DATA FOR ANALYSIS:
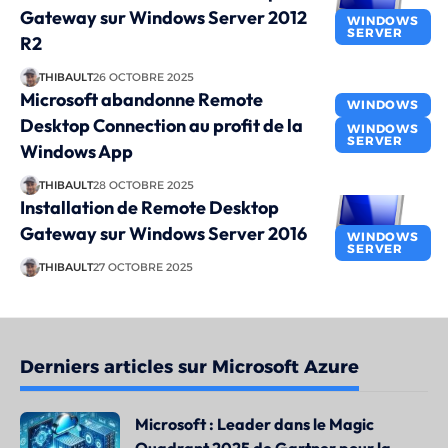
Gateway sur Windows Server 2012
WINDOWS
SERVER
R2
THIBAULT
26 OCTOBRE 2025
Microsoft abandonne Remote
WINDOWS
Desktop Connection au profit de la
WINDOWS
SERVER
Windows App
THIBAULT
28 OCTOBRE 2025
Installation de Remote Desktop
Gateway sur Windows Server 2016
WINDOWS
SERVER
THIBAULT
27 OCTOBRE 2025
Derniers articles sur Microsoft Azure
Microsoft : Leader dans le Magic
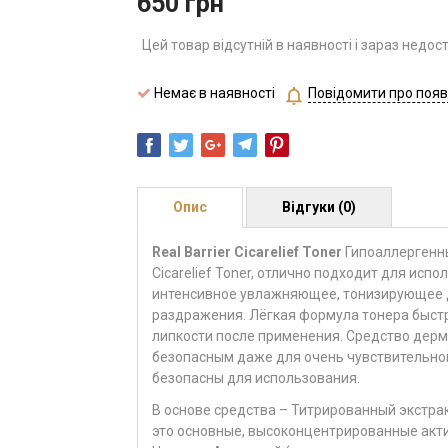
650
грн
Цей товар відсутній в наявності і зараз недос
Немає в наявності
Повідомити про появ
Опис
Відгуки (0)
Real Barrier Cicarelief Toner
Гипоаллергенны
Cicarelief Toner, отлично подходит для исп
интенсивное увлажняющее, тонизирующее д
раздражения. Лёгкая формула тонера быстр
липкости после применения. Средство дерм
безопасным даже для очень чувствительно
безопасны для использования.
В основе средства – Титрированный экстра
это основные, высоконцентрированные акт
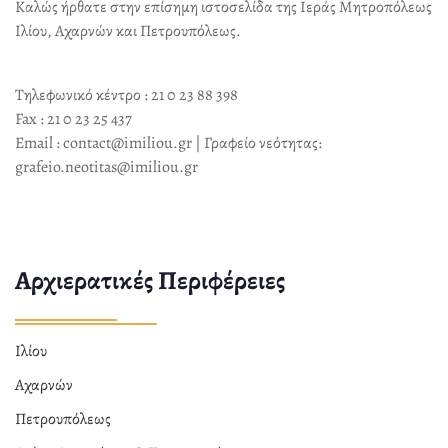
Καλώς ήρθατε στην επίσημη ιστοσελίδα της Ιεράς Μητροπόλεως
Ιλίου, Αχαρνών και Πετρουπόλεως.
Τηλεφωνικό κέντρο : 21 0 23 88 398
Fax : 21 0 23 25 437
Email : contact@imiliou.gr | Γραφείο νεότητας:
grafeio.neotitas@imiliou.gr
Αρχιερατικές Περιφέρειες
Ιλίου
Αχαρνών
Πετρουπόλεως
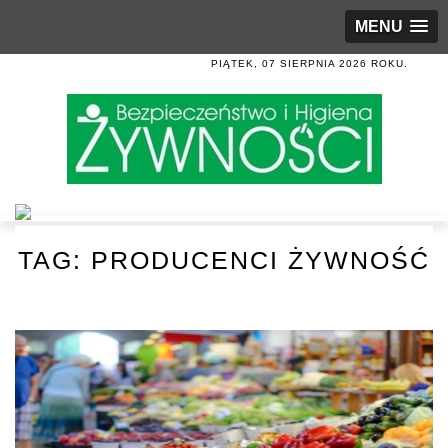
MENU
PIĄTEK, 07 SIERPNIA 2026 ROKU.
TAG:
PRODUCENCI ŻYWNOŚĆ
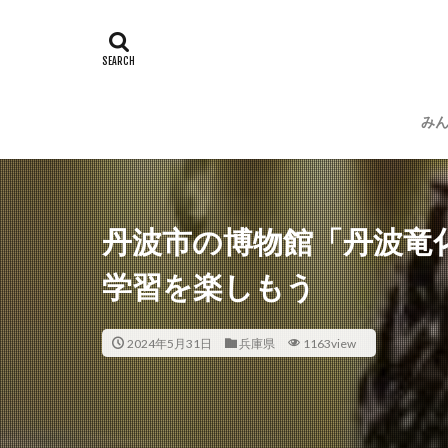
み
運
プ
丹波市の博物館「丹波竜
学習を楽しもう
2024年5月31日
兵庫県
1163view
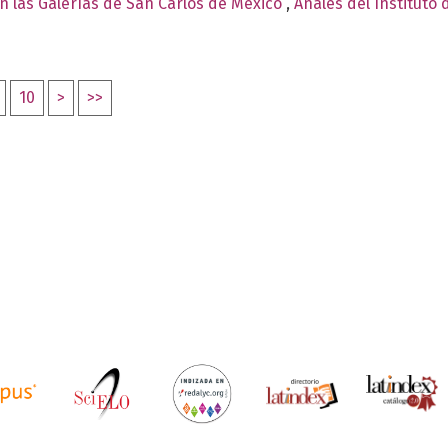
 las Galerías de San Carlos de México
,
Anales del Instituto 
10
>
>>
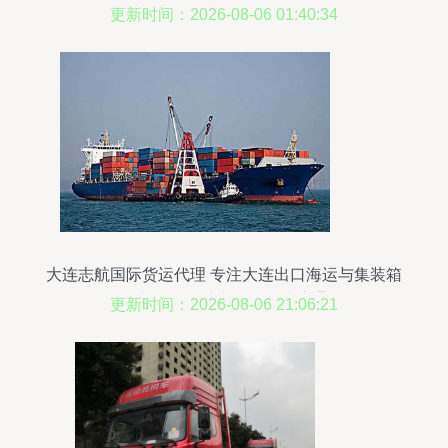
达服务
更新时间：2026-08-06 01:40:34
大连志航国际货运代理 专注大连出口海运与集装箱
拖车服务，助力货物全球流通
更新时间：2026-08-06 21:06:21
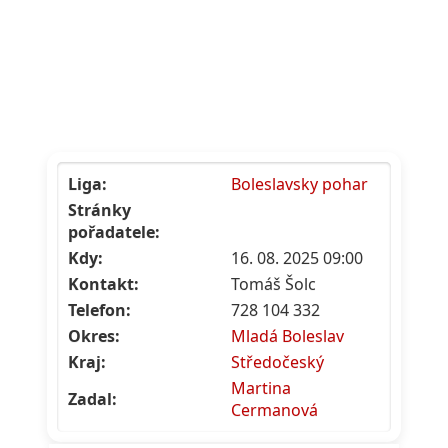
Liga:
Boleslavsky pohar
Stránky
pořadatele:
Kdy:
16. 08. 2025 09:00
Kontakt:
Tomáš Šolc
Telefon:
728 104 332
Okres:
Mladá Boleslav
Kraj:
Středočeský
Martina
Zadal:
Cermanová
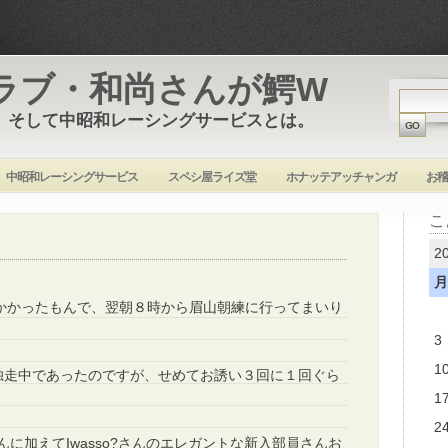
ラブ・和尚さんが鰐W
 そして中昭和レーシングサービスとは。
中昭和レーシングサービス
スペシ屋ライズ堂
ホナッテアッチャンガ
お稽
こ
2
月
がかかったもんで、翌朝８時から眉山朝練に行ってまいり
3
1
独走中であったのですが、せめてお誘い３回に１回ぐら
1
2
eさんに加えてIwasso?さんのエレガントな新入部員さんお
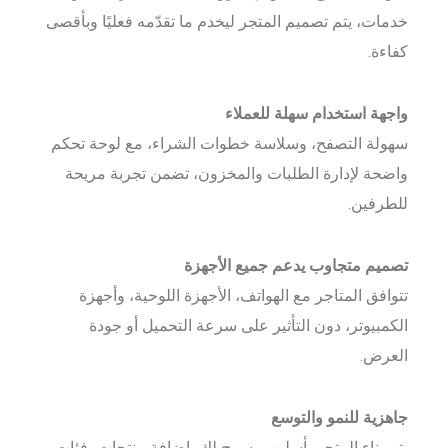
خدمات، يتم تصميم المتجر ليخدم ما تقدّمه فعليًا وبأقصى
كفاءة.
واجهة استخدام سهلة للعملاء
سهولة التصفح، وسلاسة خطوات الشراء، مع لوحة تحكم
واضحة لإدارة الطلبات والمخزون، تضمن تجربة مريحة
للطرفين.
تصميم متجاوب يدعم جميع الأجهزة
تتوافق المتاجر مع الهواتف، الأجهزة اللوحية، وأجهزة
الكمبيوتر، دون التأثير على سرعة التحميل أو جودة
العرض.
جاهزية للنمو والتوسع
يتم بناء المتجر بأسلوب يسمح لك بإضافة منتجات، فئات،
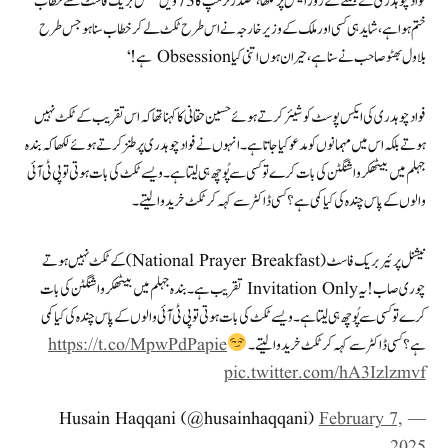
فواد چوہدری نے جمعے کے روز ایکس پر لکھا، ’صدر ٹرمپ کا 73ویں نیشنل بریک فاسٹ سے خطاب
ختم ہوا ہے، شاید ہی کسی اور ملک کے وزیر خارجہ نے اس طرح ٹکٹ لے کر خطاب سنا ہو جس طرح
بلاول بھٹو صاحب نے سنا ہے، حیران ہوں اتنی کیا Obsession ہے!‘
فواد چوہدری کی ایکس پوسٹ کوشیئر کرتے ہوئے حسین حقانی کا کہنا تھا کہ اس تقریب کے ٹکٹ نہیں
ہوتے بلکہ اس میں مہمانوں کو مدعو کیا جاتا ہے۔ انہوں نے فواد چوہدری پر طنز کرتے ہوئے لکھا کہ بندہ
جہلم میں بیٹھکر واشنگٹن کی بات کرے تو کسی سے پُوچھ ہی لیتا ہے۔ ویسے ٹکٹ کی بات ہوتی تو پی ٹی آئی
والوں کے پاس چندہ کی کیا کمی ہے؟ کسی ڈاکٹر سے کہہ کر ٹکٹ خریدوا لیتے۔
نیشنل پرئیر بریک فاسٹ (National Prayer Breakfast) کے ٹکٹ نہیں ہوتے
چوری صاب! یہ Invitation Only تقریب ہے۔ بندہ جہلم میں بیٹھکر واشنگٹن کی بات
کرے تو کسی سے پُوچھ ہی لیتا ہے۔ ویسے ٹکٹ کی بات ہوتی تو پی ٹی آئی والوں کے پاس چندہ کی کیا کمی
ہے؟ کسی ڈاکٹر سے کہہ کر ٹکٹ خریدوا لیتے۔
https://t.co/MpwPdPapie
pic.twitter.com/hA3Izlzmvf
February 7,
— Husain Haqqani (@husainhaqqani)
2025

EXERCISE DIRECTIONS: From the first record to the last, transcribe everything exactly but drop the pictures.

SOLVED PROBLEM:
Gateway sur Windows Server 2012
WINDOWS
SERVER
R2
THIBAULT
26 OCTOBRE 2025
Microsoft abandonne Remote
WINDOWS
Desktop Connection au profit de la
WINDOWS
SERVER
Windows App
THIBAULT
28 OCTOBRE 2025
Installation de Remote Desktop
Gateway sur Windows Server 2016
WINDOWS
SERVER
THIBAULT
27 OCTOBRE 2025
Derniers articles sur Microsoft Azure
Microsoft : Leader dans le Magic
650
грн
Цей товар відсутній в наявності і зараз недос
Немає в наявності
Повідомити про появ
Опис
Відгуки (0)
Real Barrier Cicarelief Toner
Гипоаллергенны
Cicarelief Toner, отлично подходит для исп
интенсивное увлажняющее, тонизирующее д
раздражения. Лёгкая формула тонера быстр
липкости после применения. Средство дерм
безопасным даже для очень чувствительно
безопасны для использования.
В основе средства – Титрированный экстра
это основные, высоконцентрированные акт
Καλώς ήρθατε στην επίσημη ιστοσελίδα της Ιεράς Μητροπόλεως
Ιλίου, Αχαρνών και Πετρουπόλεως.
Τηλεφωνικό κέντρο : 21 0 23 88 398
Fax : 21 0 23 25 437
Email : contact@imiliou.gr | Γραφείο νεότητας:
grafeio.neotitas@imiliou.gr
Αρχιερατικές Περιφέρειες
Ιλίου
Αχαρνών
Πετρουπόλεως
MENU
PIĄTEK, 07 SIERPNIA 2026 ROKU.
TAG:
PRODUCENCI ŻYWNOŚĆ
み
運
プ
丹波市の博物館「丹波竜
学習を楽しもう
2024年5月31日
兵庫県
1163view
 las Galerías de San Carlos de México
,
Anales del Instituto 
10
>
>>
达服务
更新时间：2026-08-06 01:40:34
大连志航国际货运代理 专注大连出口海运与集装箱
拖车服务，助力货物全球流通
更新时间：2026-08-06 21:06:21
Liga:
Boleslavsky pohar
Stránky
pořadatele:
Kdy:
16. 08. 2025 09:00
Kontakt:
Tomáš Šolc
Telefon:
728 104 332
Okres:
Mladá Boleslav
Kraj:
Středočeský
Martina
Zadal:
Cermanová
ラブ・和尚さんが鰐W
 そして中昭和レーシングサービスとは。
中昭和レーシングサービス
スペシ屋ライズ堂
ホナッテアッチャンガ
お稽
こ
2
月
がかかったもんで、翌朝８時から眉山朝練に行ってまいり
3
1
独走中であったのですが、せめてお誘い３回に１回ぐら
1
2
eさんに加えてIwasso?さんのエレガントな新入部員さんお
خدمات، يتم تصميم المتجر ليخدم ما تقدّمه فعليًا وبأقصى
كفاءة.
واجهة استخدام سهلة للعملاء
سهولة التصفح، وسلاسة خطوات الشراء، مع لوحة تحكم
واضحة لإدارة الطلبات والمخزون، تضمن تجربة مريحة
للطرفين.
تصميم متجاوب يدعم جميع الأجهزة
تتوافق المتاجر مع الهواتف، الأجهزة اللوحية، وأجهزة
الكمبيوتر، دون التأثير على سرعة التحميل أو جودة
العرض.
جاهزية للنمو والتوسع
يتم بناء المتجر بأسلوب يسمح لك بإضافة منتجات، فئات،
فواد چوہدری نے جمعے کے روز ایکس پر لکھا، ’صدر ٹرمپ کا 73ویں نیشنل بریک فاسٹ سے خطاب
ختم ہوا ہے، شاید ہی کسی اور ملک کے وزیر خارجہ نے اس طرح ٹکٹ لے کر خطاب سنا ہو جس طرح
بلاول بھٹو صاحب نے سنا ہے، حیران ہوں اتنی کیا Obsession ہے!‘
فواد چوہدری کی ایکس پوسٹ کوشیئر کرتے ہوئے حسین حقانی کا کہنا تھا کہ اس تقریب کے ٹکٹ نہیں
ہوتے بلکہ اس میں مہمانوں کو مدعو کیا جاتا ہے۔ انہوں نے فواد چوہدری پر طنز کرتے ہوئے لکھا کہ بندہ
جہلم میں بیٹھکر واشنگٹن کی بات کرے تو کسی سے پُوچھ ہی لیتا ہے۔ ویسے ٹکٹ کی بات ہوتی تو پی ٹی آئی
والوں کے پاس چندہ کی کیا کمی ہے؟ کسی ڈاکٹر سے کہہ کر ٹکٹ خریدوا لیتے۔
نیشنل پرئیر بریک فاسٹ (National Prayer Breakfast) کے ٹکٹ نہیں ہوتے
چوری صاب! یہ Invitation Only تقریب ہے۔ بندہ جہلم میں بیٹھکر واشنگٹن کی بات
کرے تو کسی سے پُوچھ ہی لیتا ہے۔ ویسے ٹکٹ کی بات ہوتی تو پی ٹی آئی والوں کے پاس چندہ کی کیا کمی
ہے؟ کسی ڈاکٹر سے کہہ کر ٹکٹ خریدوا لیتے۔
https://t.co/MpwPdPapie
pic.twitter.com/hA3Izlzmvf
February 7,
— Husain Haqqani (@husainhaqqani)
2025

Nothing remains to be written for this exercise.